March 29 Musings

“doubt thou the stars are fire
doubt that the sun doth move
doubt truth to be a liar
but never doubt I love”

William shakespeare

We are so flawed. We have no hope of attaining any level of perfection. We hurt each other, intentionally and unintentionally, we “sin”, we are “bad” and still, somehow, there is a part of us that cannot be undone by all of pain we cause and endure. There is a part of our souls that is not unravelled by the imperfect vessels that we are. We are so flawed and still, we try so hard. We seek the light no matter how far away we’ve fallen from it. We seek to give it to others no matter how angry or afraid we’ve become. No matter how burned, or burdened we are there is a part of us that is untouched by our darkness, however small that part seems at times. That coexists with darkness but is never eclipsed by it. We start out knowing the truth, connected to the magic. And what seems to happen next is that we gradually lose it, over time, over life, heartbreak, betrayal, loss. But when you really look at us, while we seem to be drifting farther away from the light, those same actions, the same tragedies that drown us, are simultaneously drawing us back toward that light. The path is infinitely intertwined, or maybe simply circular. There’s no doubt that the outer layer of our world is shrouded in pain, in violence, in war, in tragedy. I get so sad, because that layer is so immediate, so visceral. Sometimes its all I can see. But beneath that there is something else. Something that can often only be reached by a violent cracking open of that superficial but thick layer.
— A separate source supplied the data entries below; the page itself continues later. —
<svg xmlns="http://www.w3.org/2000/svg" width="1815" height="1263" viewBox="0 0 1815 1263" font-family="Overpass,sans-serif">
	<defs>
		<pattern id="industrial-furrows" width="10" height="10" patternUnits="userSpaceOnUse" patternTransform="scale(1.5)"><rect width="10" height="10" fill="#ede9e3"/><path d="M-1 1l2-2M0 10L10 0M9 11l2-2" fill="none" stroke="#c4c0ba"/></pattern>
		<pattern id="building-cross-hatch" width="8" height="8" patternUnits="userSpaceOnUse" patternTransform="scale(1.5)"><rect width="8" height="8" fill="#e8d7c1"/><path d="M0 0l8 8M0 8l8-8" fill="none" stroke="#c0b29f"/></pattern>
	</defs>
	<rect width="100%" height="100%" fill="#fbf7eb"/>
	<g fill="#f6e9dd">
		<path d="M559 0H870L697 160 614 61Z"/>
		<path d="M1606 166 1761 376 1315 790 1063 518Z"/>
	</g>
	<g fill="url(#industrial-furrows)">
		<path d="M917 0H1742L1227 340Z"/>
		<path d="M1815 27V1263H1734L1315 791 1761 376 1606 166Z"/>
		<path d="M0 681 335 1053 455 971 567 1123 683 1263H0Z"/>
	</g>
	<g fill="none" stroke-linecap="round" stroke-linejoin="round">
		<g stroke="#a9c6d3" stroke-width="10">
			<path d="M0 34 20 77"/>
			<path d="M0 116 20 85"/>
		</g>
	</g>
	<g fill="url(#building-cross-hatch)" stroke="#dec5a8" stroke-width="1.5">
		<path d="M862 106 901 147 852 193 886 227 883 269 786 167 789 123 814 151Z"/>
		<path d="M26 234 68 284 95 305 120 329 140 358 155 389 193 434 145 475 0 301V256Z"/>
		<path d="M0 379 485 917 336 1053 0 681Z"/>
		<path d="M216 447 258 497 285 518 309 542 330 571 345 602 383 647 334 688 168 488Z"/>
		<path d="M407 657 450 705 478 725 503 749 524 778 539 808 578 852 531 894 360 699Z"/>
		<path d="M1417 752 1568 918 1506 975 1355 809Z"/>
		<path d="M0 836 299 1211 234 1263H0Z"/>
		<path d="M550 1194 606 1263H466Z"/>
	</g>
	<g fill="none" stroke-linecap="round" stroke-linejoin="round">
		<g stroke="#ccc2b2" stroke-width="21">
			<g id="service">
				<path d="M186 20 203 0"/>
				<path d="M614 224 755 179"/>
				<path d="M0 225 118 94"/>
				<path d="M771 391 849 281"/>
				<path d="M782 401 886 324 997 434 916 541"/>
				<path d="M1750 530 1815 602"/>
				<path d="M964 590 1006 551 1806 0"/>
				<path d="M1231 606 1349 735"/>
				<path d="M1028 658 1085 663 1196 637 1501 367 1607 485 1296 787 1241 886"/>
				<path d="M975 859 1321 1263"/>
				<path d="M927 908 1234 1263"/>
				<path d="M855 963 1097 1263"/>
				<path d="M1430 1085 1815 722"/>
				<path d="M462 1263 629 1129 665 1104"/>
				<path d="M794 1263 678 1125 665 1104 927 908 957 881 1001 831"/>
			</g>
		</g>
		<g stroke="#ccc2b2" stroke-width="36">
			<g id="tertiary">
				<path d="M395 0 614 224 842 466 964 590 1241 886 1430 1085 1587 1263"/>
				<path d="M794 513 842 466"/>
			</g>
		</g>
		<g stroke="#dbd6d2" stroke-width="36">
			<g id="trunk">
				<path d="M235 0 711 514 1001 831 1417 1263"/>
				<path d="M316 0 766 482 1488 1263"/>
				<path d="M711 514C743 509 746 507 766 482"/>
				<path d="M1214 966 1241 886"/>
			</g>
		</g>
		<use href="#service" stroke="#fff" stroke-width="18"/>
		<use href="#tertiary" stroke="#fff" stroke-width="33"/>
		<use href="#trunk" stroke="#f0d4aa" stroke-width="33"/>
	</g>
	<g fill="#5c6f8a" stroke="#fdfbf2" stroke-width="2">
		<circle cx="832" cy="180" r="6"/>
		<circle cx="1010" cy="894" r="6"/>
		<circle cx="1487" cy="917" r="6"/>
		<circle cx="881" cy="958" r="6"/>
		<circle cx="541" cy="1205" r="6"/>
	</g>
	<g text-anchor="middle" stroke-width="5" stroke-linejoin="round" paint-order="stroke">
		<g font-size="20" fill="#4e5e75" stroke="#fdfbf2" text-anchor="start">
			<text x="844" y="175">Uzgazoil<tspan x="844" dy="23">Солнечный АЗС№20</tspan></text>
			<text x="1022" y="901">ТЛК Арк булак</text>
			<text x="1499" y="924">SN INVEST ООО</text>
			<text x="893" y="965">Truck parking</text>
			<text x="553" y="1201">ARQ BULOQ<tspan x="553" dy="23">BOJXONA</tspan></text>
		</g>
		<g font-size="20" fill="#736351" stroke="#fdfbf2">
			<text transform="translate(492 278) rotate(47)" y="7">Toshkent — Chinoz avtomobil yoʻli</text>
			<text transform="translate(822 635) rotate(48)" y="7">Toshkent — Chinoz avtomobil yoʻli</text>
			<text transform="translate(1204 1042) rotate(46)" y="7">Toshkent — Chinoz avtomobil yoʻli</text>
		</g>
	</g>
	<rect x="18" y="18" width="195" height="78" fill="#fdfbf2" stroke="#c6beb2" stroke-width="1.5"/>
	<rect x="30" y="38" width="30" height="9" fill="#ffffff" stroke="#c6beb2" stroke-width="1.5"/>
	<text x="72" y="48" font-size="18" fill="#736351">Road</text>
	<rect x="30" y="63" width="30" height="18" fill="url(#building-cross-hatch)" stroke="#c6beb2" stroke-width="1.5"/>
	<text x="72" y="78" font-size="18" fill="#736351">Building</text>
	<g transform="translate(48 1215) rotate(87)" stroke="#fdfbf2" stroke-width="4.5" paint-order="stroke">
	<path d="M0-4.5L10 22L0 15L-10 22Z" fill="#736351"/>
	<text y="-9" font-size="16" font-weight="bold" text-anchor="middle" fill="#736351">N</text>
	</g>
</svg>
Unexpected. Not manufactured. Something no amount of caused or received suffering can tarnish. The existence of a light that, when put into action, is love. The least expected driving force in a world that is chaotic, a world where law is a disguise for anarchy. Thats why I love stories so much. Since the beginning , we have used stories to help us understand—or just catch a momentary glimpse of— who we really are. If we are telling the truth about ourselves, we are broken, bruised, battered, angry, hateful—we retaliate, we are vengeful, the ones we tear apart are usually the ones trying to put us us back together. And still, we strive for goodness, in whatever capacity we are able. However clumsily we go about it, our desire to love and be loved is irresistible. How can that not be a miracle?